LISTA DE TAREAS:
A. Según el fragmento sobre Custodio, ¿qué servía de elixir para la sanación?
B. Transcribe del fragmento sobre Custodio desde "El elixir para" hasta "problemas de salud.".

FRAGMENTO PROPUESTO:
***

Los que llegaban a la tienda de María la Betuna, parecían personas asustadas pero sabían lo que querían, la mayoría habían hecho el viaje a través de las alsinas de Miguel Contreras, pero también llegaron montados en bestias, generalmente mulos y burros, donde subían a las personas enfermas que bien no andaban o sufrían algún problema grave en su cuerpo. Ellos trataban de buscar alivio a sus males y llevaban a cuestas sus interrogantes y trataban de solicitar un remedio para sus enfermedades.
La fe que tenían en aquel hombre que decía que curaba las enfermedades era grande. Para llegar a la Hoya del Salogral desde Frailes, tenían por delante más de diez kilómetros, subiendo por caminos dificultosos y con muchas curvas, pero los deseos por poder curarse, mantenían el cuerpo en alerta y el camino era recorrido pronto. Era como un vía crucis vivo y natural que desembocaba en aquellos parajes donde las cabras se movían en libertad y los olivos eran recogidos a fuerza del trabajo manual de hombres y mujeres.
La suerte era un factor importante para poder visitar y encontrar a Custodio; unas veces no estaba en su casa, otras no recibía y había que alinear a los astros para conseguir estar un pequeño rato con él, con el hombre que tenía contacto con el más allá. Cuando algunos conseguían verlo y tratarlo, eran momentos sublimes, fuera de lo normal, algo mágico que podía tener un final feliz.
Custodio imponía sus manos a aquellas personas enfermas, e incluso las invitaba a mover sus manos o sus piernas renqueantes y a veces aquellos cuerpos volvían a tener movilidad. Otras veces, Custodio solo les daba esperanzas y promesas de que pronto podían estar bien, si Dios lo quería.
El elixir para la sanación era el papel de fumar, aquellos papelitos blancos para líar cigarros, se convirtieron en algo mágico y especial que curaban los males de toda índole.
Aquellas personas volvían alegres por el mismo camino que habían llegado, y después de haber visto a Custodio, parecía que tenían un cheque en blanco para solucionar sus problemas de salud.
Por aquel tiempo, en cada casa de aquellos cortijos, o de los pueblos de Frailes, Valdepeñas de Jaén, Castillo de Locubín, Montillana, Noalejo, o Alcalá la Real y sus aldeas, había en las paredes colgados cuadros del santo Custodio, con aquella imagen de aquel hombre, con el pelo cortado como con un tazón, con un flequillo suis generis y peculiar que lo hacía único. Y sobre todo, reinaba en aquellas paredes de aquellas casas humildes pero limpias y blancas, aquel retrato estándar que habían traído los hombres buhoneros llegados del pueblo cordobés de Rute.

***

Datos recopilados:

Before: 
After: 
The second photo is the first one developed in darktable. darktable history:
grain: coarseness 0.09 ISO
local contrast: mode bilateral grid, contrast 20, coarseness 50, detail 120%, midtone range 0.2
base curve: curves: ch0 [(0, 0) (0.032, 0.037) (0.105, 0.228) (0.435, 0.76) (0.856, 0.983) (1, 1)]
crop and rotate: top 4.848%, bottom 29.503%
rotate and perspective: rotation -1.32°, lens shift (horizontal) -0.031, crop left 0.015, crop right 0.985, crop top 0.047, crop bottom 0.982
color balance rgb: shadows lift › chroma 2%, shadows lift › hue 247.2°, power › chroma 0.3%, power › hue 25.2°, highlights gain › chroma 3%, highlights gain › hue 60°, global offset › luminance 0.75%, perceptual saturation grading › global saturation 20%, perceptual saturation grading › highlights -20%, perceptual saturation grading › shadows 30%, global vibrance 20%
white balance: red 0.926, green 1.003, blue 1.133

***

RESPUESTAS POR TAREA:
A. El papel de fumar.

B.
El elixir para la sanación era el papel de fumar, aquellos papelitos blancos para líar cigarros, se convirtieron en algo mágico y especial que curaban los males de toda índole.
Aquellas personas volvían alegres por el mismo camino que habían llegado, y después de haber visto a Custodio, parecía que tenían un cheque en blanco para solucionar sus problemas de salud.